* [DATA TO PROCESS]
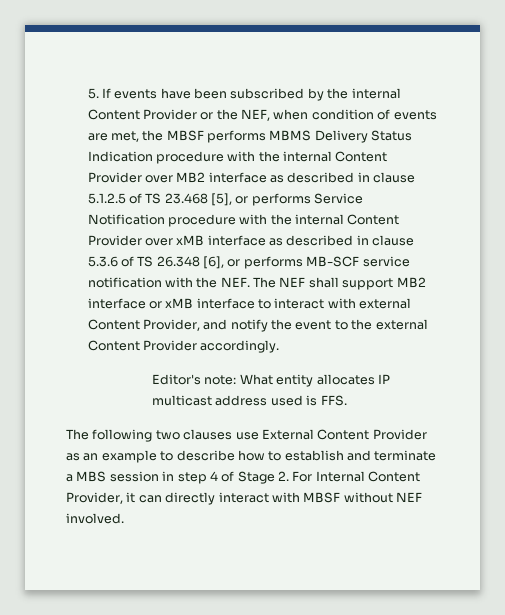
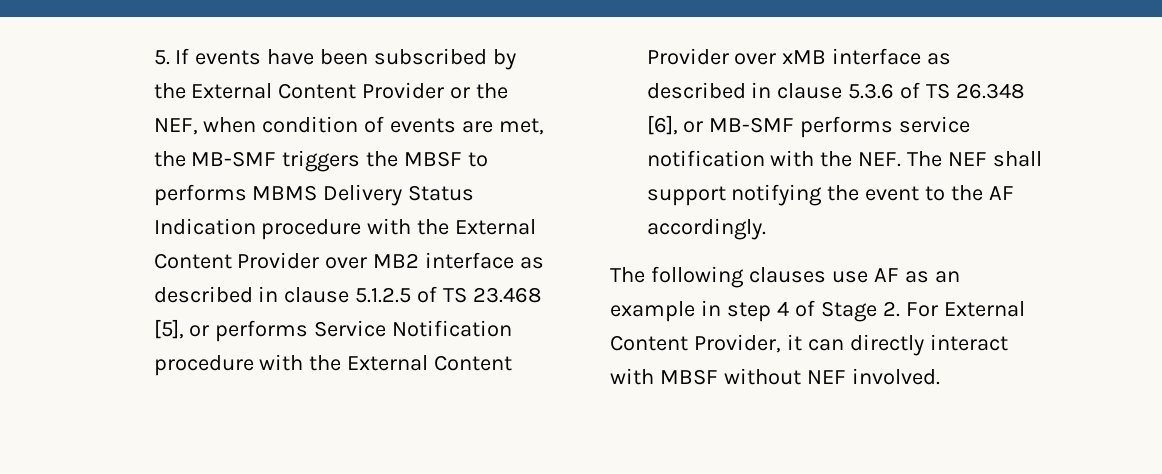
[351,88,401,99] internal -> [191,83,273,99] External
[166,130,204,141] MBSF -> [191,150,489,172] MB-SMF triggers the MBSF to
[283,151,333,162] internal -> [455,219,537,235] External
[295,214,345,225] internal -> [347,355,429,371] External
[243,256,360,269] performs MB-SCF -> [709,116,894,138] MB-SMF performs
[396,277,426,288] [87,298,412,309] [87,319,428,332] [87,340,280,353] [152,374,390,387] [152,395,347,406] MB2 interface or xMB interface to interact with external Content Provider, and notify the event to the external Content Provider accordingly. // Editor's note: What entity allocates IP multicast address used is FFS. -> [731,184,1015,206] [646,218,766,240] notifying the event to the AF accordingly.
[155,430,180,440] two -> (744, 277) none
[261,429,427,440] [66,450,437,463] [66,471,159,482] External Content Provider as an example to describe how to establish and terminate a MBS session -> [873,268,960,283] [610,301,695,322] AF as an example
[315,471,365,482] Internal -> [943,301,1025,317] External

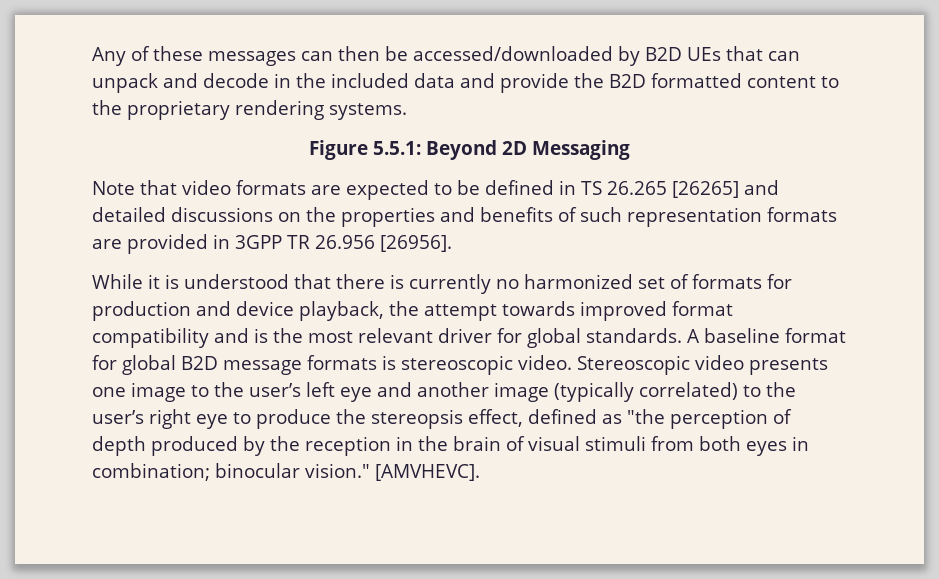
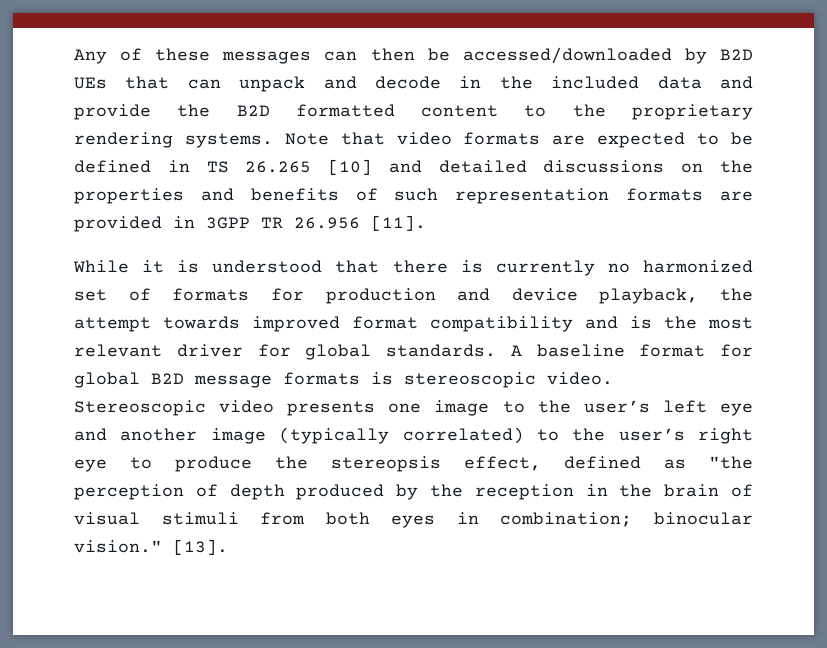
[309,140,630,160] // Figure 5.5.1: Beyond 2D Messaging // -> (273, 140) none
[672,181,739,198] [26265] -> [328,159,373,175] [10]
[380,235,452,252] [26956]. -> [371,215,426,231] [11].
[375,464,480,481] [AMVHEVC]. -> [173,539,228,555] [13].

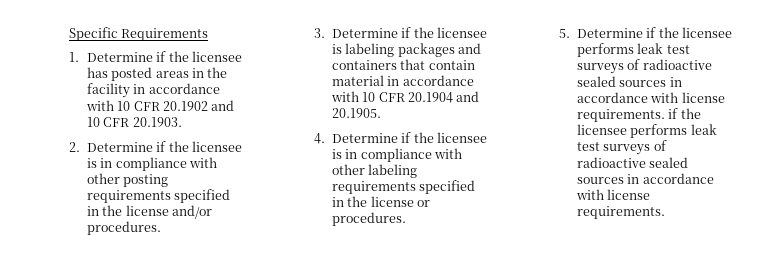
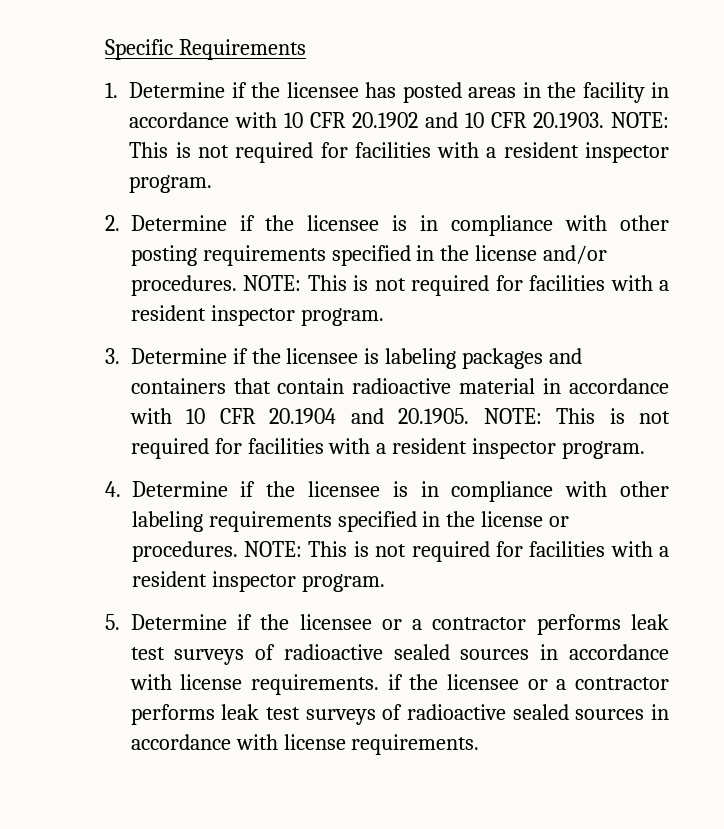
(182, 122) none -> [611,112,670,128] [129,142,669,163] [129,175,213,193] NOTE: This is not required for facilities with a resident inspector program.
(161, 228) none -> [243,275,669,296] [130,305,384,326] NOTE: This is not required for facilities with a resident inspector program.
(475, 65) none -> [352,378,452,394] radioactive
(381, 113) none -> [483,408,671,424] [130,438,646,459] NOTE: This is not required for facilities with a resident inspector program.
(406, 219) none -> [244,541,669,562] [131,571,385,592] NOTE: This is not required for facilities with a resident inspector program.
(732, 32) none -> [381,617,527,630] or a contractor
(627, 129) none -> [527,677,670,690] or a contractor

* [PROBLEM TO SOLVE] A verbatim copy of the listing is required, with all pictures left out.

* [EXPECTED ANSWER]
[351,88,401,99] internal -> [191,83,273,99] External
[166,130,204,141] MBSF -> [191,150,489,172] MB-SMF triggers the MBSF to
[283,151,333,162] internal -> [455,219,537,235] External
[295,214,345,225] internal -> [347,355,429,371] External
[243,256,360,269] performs MB-SCF -> [709,116,894,138] MB-SMF performs
[396,277,426,288] [87,298,412,309] [87,319,428,332] [87,340,280,353] [152,374,390,387] [152,395,347,406] MB2 interface or xMB interface to interact with external Content Provider, and notify the event to the external Content Provider accordingly. // Editor's note: What entity allocates IP multicast address used is FFS. -> [731,184,1015,206] [646,218,766,240] notifying the event to the AF accordingly.
[155,430,180,440] two -> (744, 277) none
[261,429,427,440] [66,450,437,463] [66,471,159,482] External Content Provider as an example to describe how to establish and terminate a MBS session -> [873,268,960,283] [610,301,695,322] AF as an example
[315,471,365,482] Internal -> [943,301,1025,317] External

[309,140,630,160] // Figure 5.5.1: Beyond 2D Messaging // -> (273, 140) none
[672,181,739,198] [26265] -> [328,159,373,175] [10]
[380,235,452,252] [26956]. -> [371,215,426,231] [11].
[375,464,480,481] [AMVHEVC]. -> [173,539,228,555] [13].

(182, 122) none -> [611,112,670,128] [129,142,669,163] [129,175,213,193] NOTE: This is not required for facilities with a resident inspector program.
(161, 228) none -> [243,275,669,296] [130,305,384,326] NOTE: This is not required for facilities with a resident inspector program.
(475, 65) none -> [352,378,452,394] radioactive
(381, 113) none -> [483,408,671,424] [130,438,646,459] NOTE: This is not required for facilities with a resident inspector program.
(406, 219) none -> [244,541,669,562] [131,571,385,592] NOTE: This is not required for facilities with a resident inspector program.
(732, 32) none -> [381,617,527,630] or a contractor
(627, 129) none -> [527,677,670,690] or a contractor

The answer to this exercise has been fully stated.